KYN, 51, NEW HAVEN, CT
Gender Projected
How old are you, and where are you from?
51. Texas and California.
How would you identify your gender?
Sexually I am a woman, but intellectually, I feel that it is more complicated.
Why did you want to be involved in the project?
The project is timely because we are at a crux right now where society is learning what gender is and isn’t.
What presentation made you feel least like yourself? Why?
The drag queen presentation felt least like me because the level of femininity of the clothes was not something I had done in a while. I felt like I was pretending.
Was there a gender identity/presentation that you wanted to try but hadn’t before this project but didn’t have the chance to do until this project?
The drag queen. Actually, I had never considered it before, but when I thought about doing the project, I thought about [this presentation] immediately. I know a lot of people who do drag, and I thought it would be fun to stand in their shoes for a little while.
How do you generally present?
I don’t think about gender when I dress--I just wear what is comfortable.
Did you gain any perspective on gender identity/expression in yourself during the project?
Yes. I thought I would feel really uncomfortable in the feminine clothing, but when I started wearing makeup, I felt more comfortable and able to express myself. I was able to be an extrovert in an acceptable framework.
Did you gain any perspective on gender identity/expression in other people during the project?

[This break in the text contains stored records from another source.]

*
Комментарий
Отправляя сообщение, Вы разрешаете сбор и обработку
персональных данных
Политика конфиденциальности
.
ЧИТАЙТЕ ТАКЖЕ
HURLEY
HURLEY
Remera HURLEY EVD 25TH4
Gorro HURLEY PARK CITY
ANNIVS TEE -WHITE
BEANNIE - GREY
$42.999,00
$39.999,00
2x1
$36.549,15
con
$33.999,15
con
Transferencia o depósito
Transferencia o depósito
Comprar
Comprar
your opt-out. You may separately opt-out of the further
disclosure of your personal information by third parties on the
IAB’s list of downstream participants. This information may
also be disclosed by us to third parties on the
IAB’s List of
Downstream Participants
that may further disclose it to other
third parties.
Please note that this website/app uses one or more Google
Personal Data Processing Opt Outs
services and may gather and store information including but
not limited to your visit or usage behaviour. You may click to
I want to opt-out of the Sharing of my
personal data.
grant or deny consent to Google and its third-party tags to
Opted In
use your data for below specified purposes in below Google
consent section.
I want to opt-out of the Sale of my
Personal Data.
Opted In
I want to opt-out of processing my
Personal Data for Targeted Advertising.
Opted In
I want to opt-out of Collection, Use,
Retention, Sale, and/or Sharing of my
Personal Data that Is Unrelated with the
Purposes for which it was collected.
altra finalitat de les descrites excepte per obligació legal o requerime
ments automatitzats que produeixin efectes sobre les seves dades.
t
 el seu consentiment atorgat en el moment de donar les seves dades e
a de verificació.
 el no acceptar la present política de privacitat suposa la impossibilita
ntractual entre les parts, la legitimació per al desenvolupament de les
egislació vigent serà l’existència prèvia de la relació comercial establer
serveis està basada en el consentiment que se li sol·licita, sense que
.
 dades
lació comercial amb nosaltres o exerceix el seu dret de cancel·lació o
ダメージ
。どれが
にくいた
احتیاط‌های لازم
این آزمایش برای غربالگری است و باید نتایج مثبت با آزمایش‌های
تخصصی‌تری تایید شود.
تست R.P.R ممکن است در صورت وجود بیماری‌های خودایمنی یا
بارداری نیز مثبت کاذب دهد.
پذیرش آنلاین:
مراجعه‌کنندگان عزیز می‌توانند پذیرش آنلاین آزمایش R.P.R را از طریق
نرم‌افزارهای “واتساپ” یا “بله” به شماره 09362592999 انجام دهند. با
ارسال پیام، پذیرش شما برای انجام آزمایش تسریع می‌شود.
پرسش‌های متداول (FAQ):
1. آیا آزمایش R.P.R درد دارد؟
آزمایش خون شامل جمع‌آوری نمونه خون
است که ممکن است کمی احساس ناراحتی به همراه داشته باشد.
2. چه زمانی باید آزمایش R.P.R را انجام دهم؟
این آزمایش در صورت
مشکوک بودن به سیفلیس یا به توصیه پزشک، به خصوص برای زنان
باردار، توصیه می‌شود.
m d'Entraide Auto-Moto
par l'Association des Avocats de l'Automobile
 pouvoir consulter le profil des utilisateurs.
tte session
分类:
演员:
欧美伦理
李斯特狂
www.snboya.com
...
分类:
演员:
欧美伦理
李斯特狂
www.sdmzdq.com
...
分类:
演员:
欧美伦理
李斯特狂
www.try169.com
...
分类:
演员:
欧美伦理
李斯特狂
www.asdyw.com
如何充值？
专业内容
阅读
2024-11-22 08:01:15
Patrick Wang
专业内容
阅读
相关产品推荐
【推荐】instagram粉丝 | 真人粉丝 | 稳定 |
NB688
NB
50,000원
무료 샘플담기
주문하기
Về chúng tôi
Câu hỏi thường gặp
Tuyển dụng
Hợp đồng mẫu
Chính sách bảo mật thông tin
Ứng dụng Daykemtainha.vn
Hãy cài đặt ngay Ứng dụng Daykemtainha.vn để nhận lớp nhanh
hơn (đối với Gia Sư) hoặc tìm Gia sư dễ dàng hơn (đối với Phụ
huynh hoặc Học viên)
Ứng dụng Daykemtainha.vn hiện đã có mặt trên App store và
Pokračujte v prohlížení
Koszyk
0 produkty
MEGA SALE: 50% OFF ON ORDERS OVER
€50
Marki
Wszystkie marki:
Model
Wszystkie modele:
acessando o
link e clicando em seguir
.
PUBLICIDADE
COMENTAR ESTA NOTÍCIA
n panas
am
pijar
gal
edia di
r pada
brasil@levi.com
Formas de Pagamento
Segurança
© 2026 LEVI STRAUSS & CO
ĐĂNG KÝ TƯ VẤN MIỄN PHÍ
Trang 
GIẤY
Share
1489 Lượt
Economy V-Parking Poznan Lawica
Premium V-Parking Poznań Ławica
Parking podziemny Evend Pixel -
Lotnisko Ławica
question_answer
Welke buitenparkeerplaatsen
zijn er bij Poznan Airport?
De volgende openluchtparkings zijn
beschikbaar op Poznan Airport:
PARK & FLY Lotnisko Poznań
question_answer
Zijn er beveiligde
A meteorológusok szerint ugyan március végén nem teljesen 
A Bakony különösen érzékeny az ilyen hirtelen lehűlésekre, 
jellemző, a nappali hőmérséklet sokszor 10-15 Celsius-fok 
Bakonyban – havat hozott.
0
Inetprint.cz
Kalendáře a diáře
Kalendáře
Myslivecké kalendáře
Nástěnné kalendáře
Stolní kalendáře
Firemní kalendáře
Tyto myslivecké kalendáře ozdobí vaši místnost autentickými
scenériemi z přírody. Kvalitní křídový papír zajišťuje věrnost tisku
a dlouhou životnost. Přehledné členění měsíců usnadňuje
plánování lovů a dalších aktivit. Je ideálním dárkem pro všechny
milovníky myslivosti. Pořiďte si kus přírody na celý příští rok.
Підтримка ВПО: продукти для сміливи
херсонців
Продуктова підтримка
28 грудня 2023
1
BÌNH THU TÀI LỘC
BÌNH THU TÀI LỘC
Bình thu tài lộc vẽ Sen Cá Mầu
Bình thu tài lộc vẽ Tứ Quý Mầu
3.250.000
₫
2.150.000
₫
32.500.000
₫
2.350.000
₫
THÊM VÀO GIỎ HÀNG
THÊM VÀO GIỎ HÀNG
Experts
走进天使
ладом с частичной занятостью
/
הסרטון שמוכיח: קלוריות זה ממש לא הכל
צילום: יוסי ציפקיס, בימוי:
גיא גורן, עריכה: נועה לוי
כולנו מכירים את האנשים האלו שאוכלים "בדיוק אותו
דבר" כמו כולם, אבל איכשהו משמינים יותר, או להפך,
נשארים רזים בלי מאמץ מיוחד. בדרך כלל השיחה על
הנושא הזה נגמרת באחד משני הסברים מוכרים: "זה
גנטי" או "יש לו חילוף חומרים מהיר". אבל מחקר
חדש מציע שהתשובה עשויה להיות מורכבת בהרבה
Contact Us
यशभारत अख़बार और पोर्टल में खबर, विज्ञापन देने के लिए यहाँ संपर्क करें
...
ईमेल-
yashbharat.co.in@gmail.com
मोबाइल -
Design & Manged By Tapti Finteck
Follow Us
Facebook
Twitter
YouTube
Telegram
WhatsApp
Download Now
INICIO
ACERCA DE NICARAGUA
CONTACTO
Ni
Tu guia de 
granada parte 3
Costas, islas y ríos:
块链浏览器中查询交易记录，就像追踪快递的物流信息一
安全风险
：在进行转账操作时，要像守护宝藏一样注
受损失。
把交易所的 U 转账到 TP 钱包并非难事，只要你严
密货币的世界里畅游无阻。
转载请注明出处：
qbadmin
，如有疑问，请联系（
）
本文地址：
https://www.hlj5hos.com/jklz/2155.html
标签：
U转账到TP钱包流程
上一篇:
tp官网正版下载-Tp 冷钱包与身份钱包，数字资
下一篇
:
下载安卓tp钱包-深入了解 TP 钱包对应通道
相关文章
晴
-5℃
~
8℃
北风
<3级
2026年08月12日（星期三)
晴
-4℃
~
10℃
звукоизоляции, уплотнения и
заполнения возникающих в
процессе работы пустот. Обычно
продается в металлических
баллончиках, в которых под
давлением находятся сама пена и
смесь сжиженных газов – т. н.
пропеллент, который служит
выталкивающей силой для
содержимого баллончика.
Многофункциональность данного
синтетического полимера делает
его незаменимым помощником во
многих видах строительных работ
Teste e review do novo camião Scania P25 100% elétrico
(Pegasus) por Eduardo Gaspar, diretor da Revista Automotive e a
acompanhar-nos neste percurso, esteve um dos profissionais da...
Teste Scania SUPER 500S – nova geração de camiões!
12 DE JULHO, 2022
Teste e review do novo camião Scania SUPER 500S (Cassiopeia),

Yes. It has been enlightening to see that gender identity is much broader than the little boxes that most of society still feels a tendency to put it in.
Does the ease of a certain gender identity make you dress that way more?
I dress in a way that is easy. For the most part, I don’t think of myself in a gendered way. I think of myself as a person, and I resent it when I am forced to choose.
Do you dress a different way when you are trying to appeal to a different audience?
I only dress feminine when I have to--there are times when I have to in order to get what I want.
In your life, was there another time you explored/experimented with gender identity/expression? If so, what type of experience was it?
I wouldn’t say that I have experimented, but I have always felt that I identify more with men. I feel more powerful when I have a male identity intellectually.
What keeps you from dressing the way you feel most comfortable if anything?
I like dressing practically and comfortably. However, because I live in an affluent town, that kind of dressing is not always seen as acceptable for women.
What do you feel is the aspect of your identity that you think about the most? How do you feel that this part of your identity was represented and/or misrepresented in this project?
I think about my intellect the most, and I believe it was misrepresented in the project because when it comes to public opinion, blonde women are often seen as unintelligent. This is true in a lot of the circles that I have been in - business, academia, etc.
What parts of you are hidden in the photographs?
I know that people will see someone older when they see the photographs, but I don’t feel that old.
After seeing the photographs of yourself, what emotions do you feel? Do they look how you expected? Different than you expected?
The one in the suit really shocks me. The photographs of me in this presentation remind me of my male relatives from when I was a little kid in Texas. It is very spooky.